▶ WORK REQUEST
An exact reproduction of the data below is expected, free of images.

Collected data
--- START ---

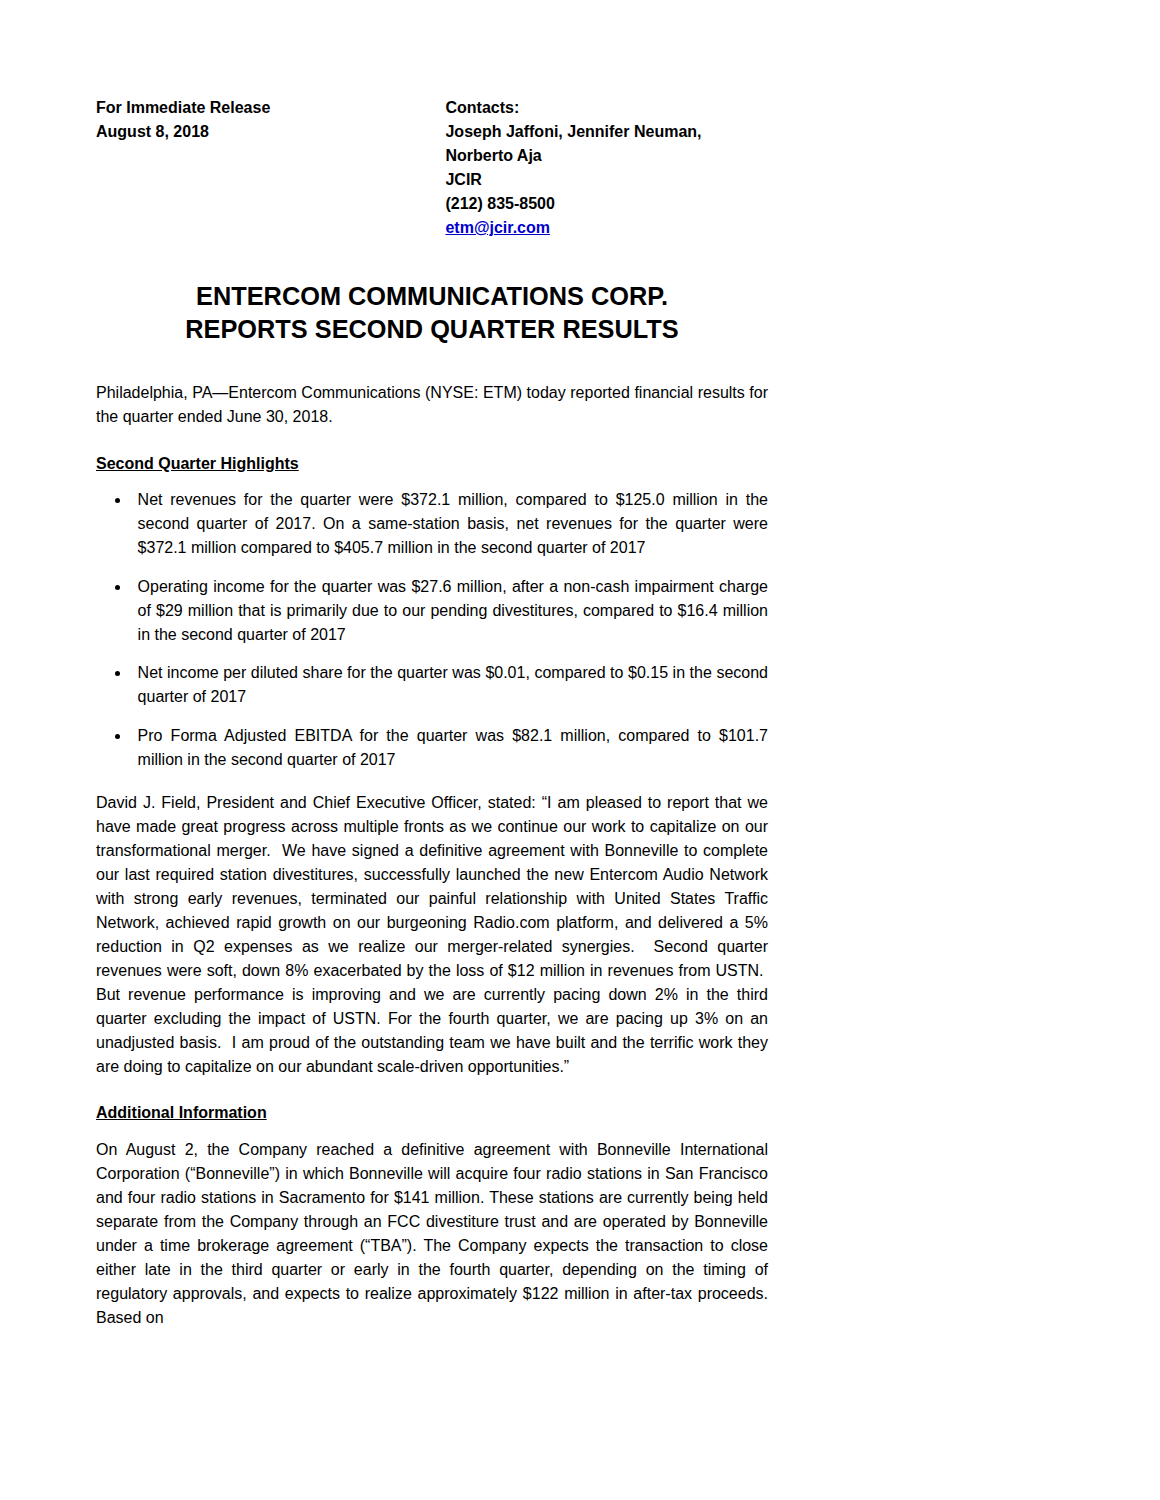For Immediate Release
August 8, 2018
Contacts:
Joseph Jaffoni, Jennifer Neuman, Norberto Aja
JCIR
(212) 835-8500
etm@jcir.com
ENTERCOM COMMUNICATIONS CORP.
REPORTS SECOND QUARTER RESULTS
Philadelphia, PA—Entercom Communications (NYSE: ETM) today reported financial results for the quarter ended June 30, 2018.
Second Quarter Highlights
Net revenues for the quarter were $372.1 million, compared to $125.0 million in the second quarter of 2017. On a same-station basis, net revenues for the quarter were $372.1 million compared to $405.7 million in the second quarter of 2017
Operating income for the quarter was $27.6 million, after a non-cash impairment charge of $29 million that is primarily due to our pending divestitures, compared to $16.4 million in the second quarter of 2017
Net income per diluted share for the quarter was $0.01, compared to $0.15 in the second quarter of 2017
Pro Forma Adjusted EBITDA for the quarter was $82.1 million, compared to $101.7 million in the second quarter of 2017
David J. Field, President and Chief Executive Officer, stated: “I am pleased to report that we have made great progress across multiple fronts as we continue our work to capitalize on our transformational merger. We have signed a definitive agreement with Bonneville to complete our last required station divestitures, successfully launched the new Entercom Audio Network with strong early revenues, terminated our painful relationship with United States Traffic Network, achieved rapid growth on our burgeoning Radio.com platform, and delivered a 5% reduction in Q2 expenses as we realize our merger-related synergies. Second quarter revenues were soft, down 8% exacerbated by the loss of $12 million in revenues from USTN. But revenue performance is improving and we are currently pacing down 2% in the third quarter excluding the impact of USTN. For the fourth quarter, we are pacing up 3% on an unadjusted basis. I am proud of the outstanding team we have built and the terrific work they are doing to capitalize on our abundant scale-driven opportunities.”
Additional Information
On August 2, the Company reached a definitive agreement with Bonneville International Corporation (“Bonneville”) in which Bonneville will acquire four radio stations in San Francisco and four radio stations in Sacramento for $141 million. These stations are currently being held separate from the Company through an FCC divestiture trust and are operated by Bonneville under a time brokerage agreement (“TBA”). The Company expects the transaction to close either late in the third quarter or early in the fourth quarter, depending on the timing of regulatory approvals, and expects to realize approximately $122 million in after-tax proceeds. Based on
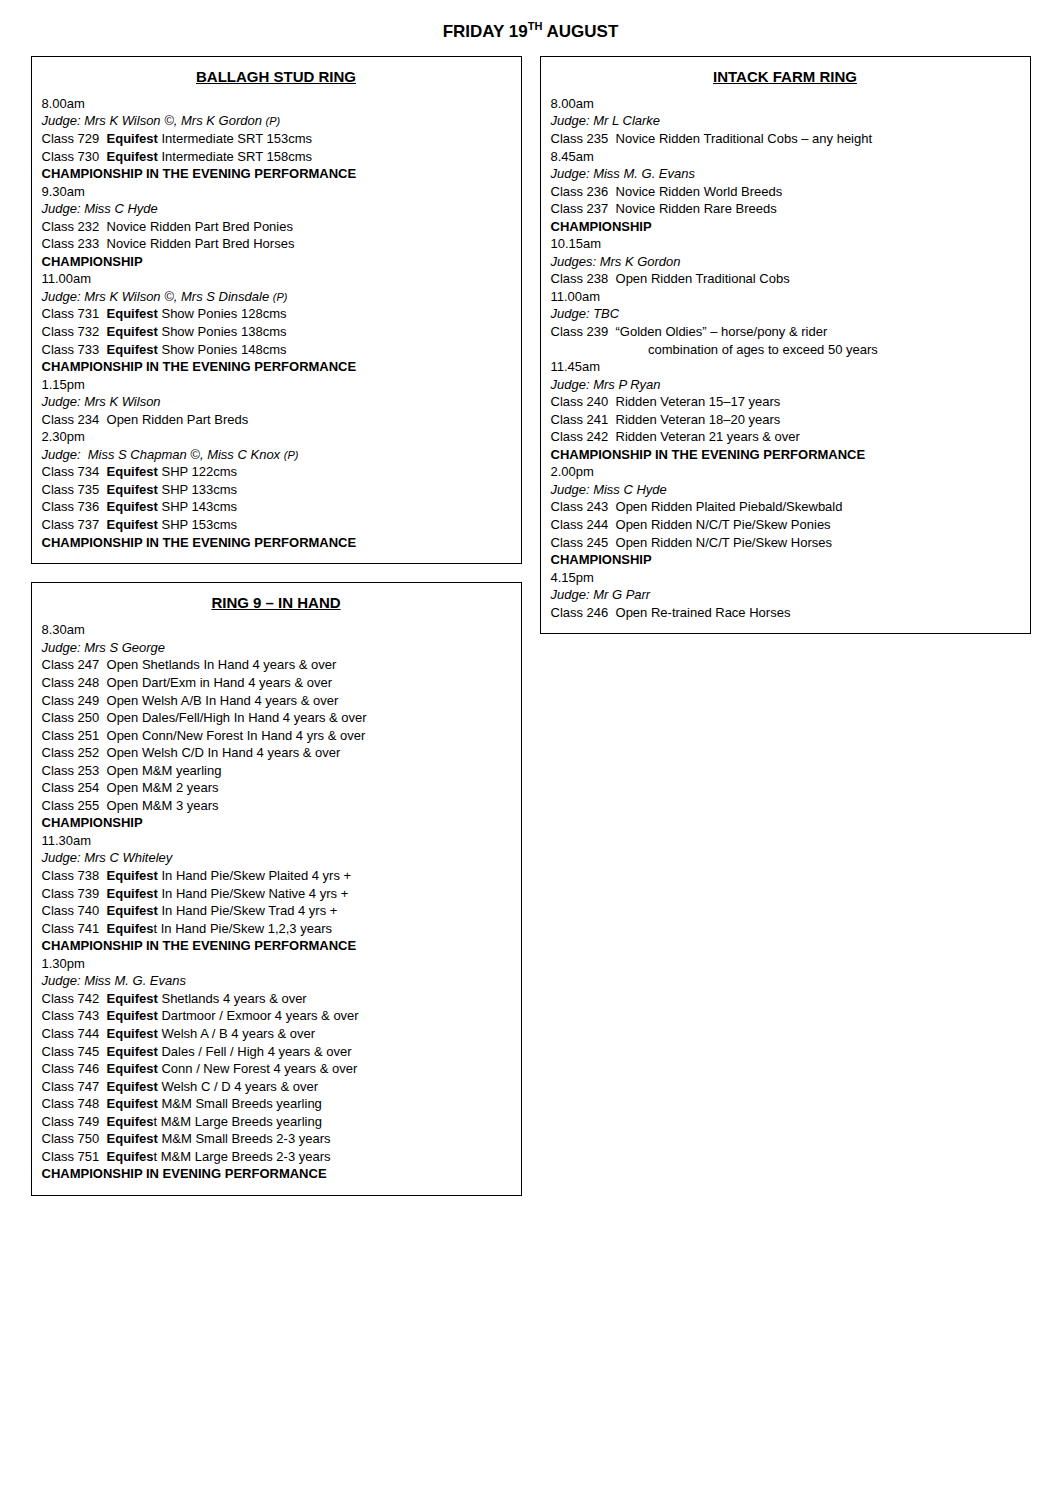FRIDAY 19TH AUGUST
BALLAGH STUD RING
8.00am
Judge: Mrs K Wilson ©, Mrs K Gordon (P)
Class 729 Equifest Intermediate SRT 153cms
Class 730 Equifest Intermediate SRT 158cms
CHAMPIONSHIP IN THE EVENING PERFORMANCE
9.30am
Judge: Miss C Hyde
Class 232 Novice Ridden Part Bred Ponies
Class 233 Novice Ridden Part Bred Horses
CHAMPIONSHIP
11.00am
Judge: Mrs K Wilson ©, Mrs S Dinsdale (P)
Class 731 Equifest Show Ponies 128cms
Class 732 Equifest Show Ponies 138cms
Class 733 Equifest Show Ponies 148cms
CHAMPIONSHIP IN THE EVENING PERFORMANCE
1.15pm
Judge: Mrs K Wilson
Class 234 Open Ridden Part Breds
2.30pm
Judge: Miss S Chapman ©, Miss C Knox (P)
Class 734 Equifest SHP 122cms
Class 735 Equifest SHP 133cms
Class 736 Equifest SHP 143cms
Class 737 Equifest SHP 153cms
CHAMPIONSHIP IN THE EVENING PERFORMANCE
RING 9 – IN HAND
8.30am
Judge: Mrs S George
Class 247 Open Shetlands In Hand 4 years & over
Class 248 Open Dart/Exm in Hand 4 years & over
Class 249 Open Welsh A/B In Hand 4 years & over
Class 250 Open Dales/Fell/High In Hand 4 years & over
Class 251 Open Conn/New Forest In Hand 4 yrs & over
Class 252 Open Welsh C/D In Hand 4 years & over
Class 253 Open M&M yearling
Class 254 Open M&M 2 years
Class 255 Open M&M 3 years
CHAMPIONSHIP
11.30am
Judge: Mrs C Whiteley
Class 738 Equifest In Hand Pie/Skew Plaited 4 yrs +
Class 739 Equifest In Hand Pie/Skew Native 4 yrs +
Class 740 Equifest In Hand Pie/Skew Trad 4 yrs +
Class 741 Equifest In Hand Pie/Skew 1,2,3 years
CHAMPIONSHIP IN THE EVENING PERFORMANCE
1.30pm
Judge: Miss M. G. Evans
Class 742 Equifest Shetlands 4 years & over
Class 743 Equifest Dartmoor / Exmoor 4 years & over
Class 744 Equifest Welsh A / B 4 years & over
Class 745 Equifest Dales / Fell / High 4 years & over
Class 746 Equifest Conn / New Forest 4 years & over
Class 747 Equifest Welsh C / D 4 years & over
Class 748 Equifest M&M Small Breeds yearling
Class 749 Equifest M&M Large Breeds yearling
Class 750 Equifest M&M Small Breeds 2-3 years
Class 751 Equifest M&M Large Breeds 2-3 years
CHAMPIONSHIP IN EVENING PERFORMANCE
INTACK FARM RING
8.00am
Judge: Mr L Clarke
Class 235 Novice Ridden Traditional Cobs – any height
8.45am
Judge: Miss M. G. Evans
Class 236 Novice Ridden World Breeds
Class 237 Novice Ridden Rare Breeds
CHAMPIONSHIP
10.15am
Judges: Mrs K Gordon
Class 238 Open Ridden Traditional Cobs
11.00am
Judge: TBC
Class 239 “Golden Oldies” – horse/pony & rider
combination of ages to exceed 50 years
11.45am
Judge: Mrs P Ryan
Class 240 Ridden Veteran 15–17 years
Class 241 Ridden Veteran 18–20 years
Class 242 Ridden Veteran 21 years & over
CHAMPIONSHIP IN THE EVENING PERFORMANCE
2.00pm
Judge: Miss C Hyde
Class 243 Open Ridden Plaited Piebald/Skewbald
Class 244 Open Ridden N/C/T Pie/Skew Ponies
Class 245 Open Ridden N/C/T Pie/Skew Horses
CHAMPIONSHIP
4.15pm
Judge: Mr G Parr
Class 246 Open Re-trained Race Horses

--- END ---

▶ COMPLETED EXERCISE
For Immediate Release
August 8, 2018
Contacts:
Joseph Jaffoni, Jennifer Neuman, Norberto Aja
JCIR
(212) 835-8500
etm@jcir.com
ENTERCOM COMMUNICATIONS CORP.
REPORTS SECOND QUARTER RESULTS
Philadelphia, PA—Entercom Communications (NYSE: ETM) today reported financial results for the quarter ended June 30, 2018.
Second Quarter Highlights
Net revenues for the quarter were $372.1 million, compared to $125.0 million in the second quarter of 2017. On a same-station basis, net revenues for the quarter were $372.1 million compared to $405.7 million in the second quarter of 2017
Operating income for the quarter was $27.6 million, after a non-cash impairment charge of $29 million that is primarily due to our pending divestitures, compared to $16.4 million in the second quarter of 2017
Net income per diluted share for the quarter was $0.01, compared to $0.15 in the second quarter of 2017
Pro Forma Adjusted EBITDA for the quarter was $82.1 million, compared to $101.7 million in the second quarter of 2017
David J. Field, President and Chief Executive Officer, stated: “I am pleased to report that we have made great progress across multiple fronts as we continue our work to capitalize on our transformational merger. We have signed a definitive agreement with Bonneville to complete our last required station divestitures, successfully launched the new Entercom Audio Network with strong early revenues, terminated our painful relationship with United States Traffic Network, achieved rapid growth on our burgeoning Radio.com platform, and delivered a 5% reduction in Q2 expenses as we realize our merger-related synergies. Second quarter revenues were soft, down 8% exacerbated by the loss of $12 million in revenues from USTN. But revenue performance is improving and we are currently pacing down 2% in the third quarter excluding the impact of USTN. For the fourth quarter, we are pacing up 3% on an unadjusted basis. I am proud of the outstanding team we have built and the terrific work they are doing to capitalize on our abundant scale-driven opportunities.”
Additional Information
On August 2, the Company reached a definitive agreement with Bonneville International Corporation (“Bonneville”) in which Bonneville will acquire four radio stations in San Francisco and four radio stations in Sacramento for $141 million. These stations are currently being held separate from the Company through an FCC divestiture trust and are operated by Bonneville under a time brokerage agreement (“TBA”). The Company expects the transaction to close either late in the third quarter or early in the fourth quarter, depending on the timing of regulatory approvals, and expects to realize approximately $122 million in after-tax proceeds. Based on
FRIDAY 19TH AUGUST
BALLAGH STUD RING
8.00am
Judge: Mrs K Wilson ©, Mrs K Gordon (P)
Class 729 Equifest Intermediate SRT 153cms
Class 730 Equifest Intermediate SRT 158cms
CHAMPIONSHIP IN THE EVENING PERFORMANCE
9.30am
Judge: Miss C Hyde
Class 232 Novice Ridden Part Bred Ponies
Class 233 Novice Ridden Part Bred Horses
CHAMPIONSHIP
11.00am
Judge: Mrs K Wilson ©, Mrs S Dinsdale (P)
Class 731 Equifest Show Ponies 128cms
Class 732 Equifest Show Ponies 138cms
Class 733 Equifest Show Ponies 148cms
CHAMPIONSHIP IN THE EVENING PERFORMANCE
1.15pm
Judge: Mrs K Wilson
Class 234 Open Ridden Part Breds
2.30pm
Judge: Miss S Chapman ©, Miss C Knox (P)
Class 734 Equifest SHP 122cms
Class 735 Equifest SHP 133cms
Class 736 Equifest SHP 143cms
Class 737 Equifest SHP 153cms
CHAMPIONSHIP IN THE EVENING PERFORMANCE
RING 9 – IN HAND
8.30am
Judge: Mrs S George
Class 247 Open Shetlands In Hand 4 years & over
Class 248 Open Dart/Exm in Hand 4 years & over
Class 249 Open Welsh A/B In Hand 4 years & over
Class 250 Open Dales/Fell/High In Hand 4 years & over
Class 251 Open Conn/New Forest In Hand 4 yrs & over
Class 252 Open Welsh C/D In Hand 4 years & over
Class 253 Open M&M yearling
Class 254 Open M&M 2 years
Class 255 Open M&M 3 years
CHAMPIONSHIP
11.30am
Judge: Mrs C Whiteley
Class 738 Equifest In Hand Pie/Skew Plaited 4 yrs +
Class 739 Equifest In Hand Pie/Skew Native 4 yrs +
Class 740 Equifest In Hand Pie/Skew Trad 4 yrs +
Class 741 Equifest In Hand Pie/Skew 1,2,3 years
CHAMPIONSHIP IN THE EVENING PERFORMANCE
1.30pm
Judge: Miss M. G. Evans
Class 742 Equifest Shetlands 4 years & over
Class 743 Equifest Dartmoor / Exmoor 4 years & over
Class 744 Equifest Welsh A / B 4 years & over
Class 745 Equifest Dales / Fell / High 4 years & over
Class 746 Equifest Conn / New Forest 4 years & over
Class 747 Equifest Welsh C / D 4 years & over
Class 748 Equifest M&M Small Breeds yearling
Class 749 Equifest M&M Large Breeds yearling
Class 750 Equifest M&M Small Breeds 2-3 years
Class 751 Equifest M&M Large Breeds 2-3 years
CHAMPIONSHIP IN EVENING PERFORMANCE
INTACK FARM RING
8.00am
Judge: Mr L Clarke
Class 235 Novice Ridden Traditional Cobs – any height
8.45am
Judge: Miss M. G. Evans
Class 236 Novice Ridden World Breeds
Class 237 Novice Ridden Rare Breeds
CHAMPIONSHIP
10.15am
Judges: Mrs K Gordon
Class 238 Open Ridden Traditional Cobs
11.00am
Judge: TBC
Class 239 “Golden Oldies” – horse/pony & rider
combination of ages to exceed 50 years
11.45am
Judge: Mrs P Ryan
Class 240 Ridden Veteran 15–17 years
Class 241 Ridden Veteran 18–20 years
Class 242 Ridden Veteran 21 years & over
CHAMPIONSHIP IN THE EVENING PERFORMANCE
2.00pm
Judge: Miss C Hyde
Class 243 Open Ridden Plaited Piebald/Skewbald
Class 244 Open Ridden N/C/T Pie/Skew Ponies
Class 245 Open Ridden N/C/T Pie/Skew Horses
CHAMPIONSHIP
4.15pm
Judge: Mr G Parr
Class 246 Open Re-trained Race Horses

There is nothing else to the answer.